==== SUPPLIED ENTRIES ====

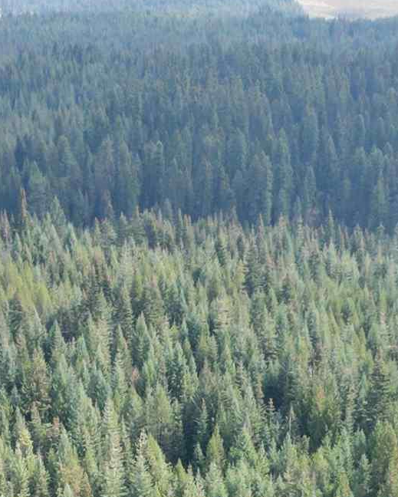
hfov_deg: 13.9
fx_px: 1633
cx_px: 156
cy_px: 705
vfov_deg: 16.1
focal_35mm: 111
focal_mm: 6.72
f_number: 1.7
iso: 130
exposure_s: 1/1000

====

* WRITTEN TASK *
Output the data verbatim, images excluded.

* RESPONSE BOX *
hfov_deg: 13.9
fx_px: 1633
cx_px: 156
cy_px: 705
vfov_deg: 16.1
focal_35mm: 111
focal_mm: 6.72
f_number: 1.7
iso: 130
exposure_s: 1/1000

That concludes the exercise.